CAMPAIGNERS from St George-in-the-East, in east London, have won their battle to have social housing built on land next to a railway line in Shadwell, close to the church.
The land, owned by Transport for London (TfL), has been assigned to a Community Land Trust, meaning that the 42 houses to be built on the site will be “genuinely affordable”. It is among ten sites owned by TfL which have been chosen for small housing developments. The Centre for Theology and Community says that, of the 111 houses being built, 76 will be affordable.
Churches and other religious groups have been working with the community organisation London Citizens to set up the Community Land Trust. The campaign has partly been organised by Canon Angus Ritchie, the Hon. Priest-in-Charge of St George-in-the-East. He told the East London Advertiser: “Making this land into a trust will guarantee affordable housing for ever.”

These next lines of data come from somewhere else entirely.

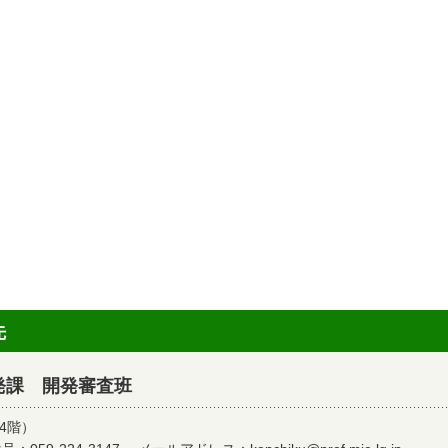
先
発課 開発審査班
4階）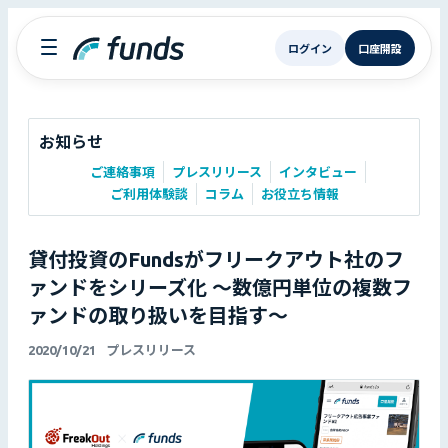
ログイン
口座開設
お知らせ
ご連絡事項
プレスリリース
インタビュー
ご利用体験談
コラム
お役立ち情報
貸付投資のFundsがフリークアウト社のフ
ァンドをシリーズ化 〜数億円単位の複数フ
ァンドの取り扱いを目指す〜
2020/10/21
プレスリリース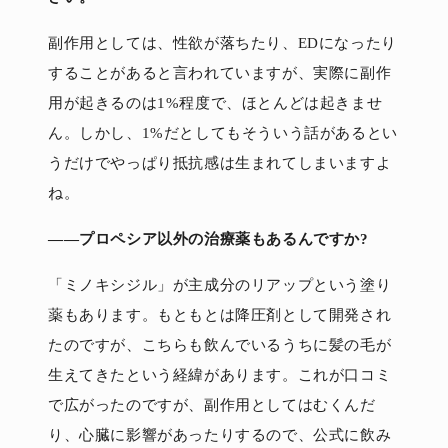
副作用としては、性欲が落ちたり、EDになったり
することがあると言われていますが、実際に副作
用が起きるのは1%程度で、ほとんどは起きませ
ん。しかし、1%だとしてもそういう話があるとい
うだけでやっぱり抵抗感は生まれてしまいますよ
ね。
――プロペシア以外の治療薬もあるんですか?
「ミノキシジル」が主成分のリアップという塗り
薬もあります。もともとは降圧剤として開発され
たのですが、こちらも飲んでいるうちに髪の毛が
生えてきたという経緯があります。これが口コミ
で広がったのですが、副作用としてはむくんだ
り、心臓に影響があったりするので、公式に飲み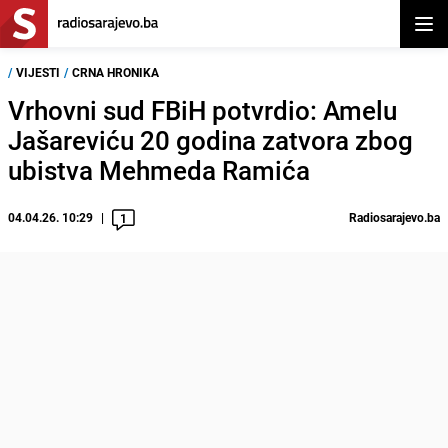
Otvor
/
VIJESTI
/
CRNA HRONIKA
Vrhovni sud FBiH potvrdio: Amelu
Jašareviću 20 godina zatvora zbog
ubistva Mehmeda Ramića
04.04.26. 10:29
Radiosarajevo.ba
1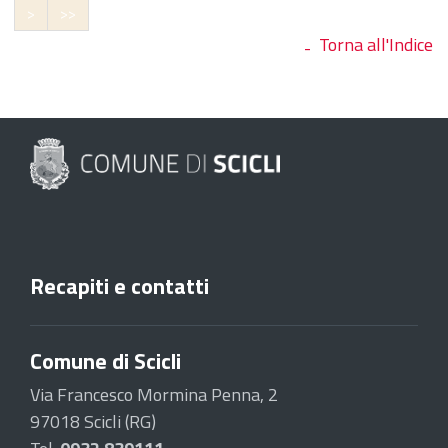
>
>>
Torna all'Indice
Recapiti e contatti
Comune di Scicli
Via Francesco Mormina Penna, 2
97018 Scicli (RG)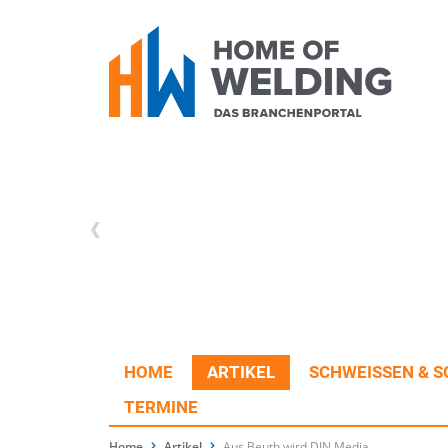
HOME
ARTIKEL
SCHWEISSEN & S
TERMINE
Home
Artikel
Aus Beuth wird DIN Media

Canon Ritchie said that this “news from the Mayor of London shows what is possible when we organise together, and when government responds to the initiative of local citizens”.
In a blogpost, the Centre for Theology and Community wrote: “This has come about through community organising rooted in theological reflection and prayer.”
In November, the Archbishop of Canterbury said that the C of E had a “huge responsibility” as a significant landowner to provide more affordable housing.
The Church Commissioners, who manage the C of E’s central assets, were “very big landowners”, Archbishop Welby confirmed, during an interview with Robert Peston on ITV. Asked whether the Church could be doing more to encourage affordable housing, he said: “That’s something that we do have to look at more and more seriously. We have a huge responsibility as the Church” (News, 27 November 2017).
In the report Our Common Heritage: Housing associations and churches working together, the Centre for Theology and Community and the charity Housing Justice discovered that many churches around the UK were sitting on under-used land that could be used for housing(News, 12 June 2015).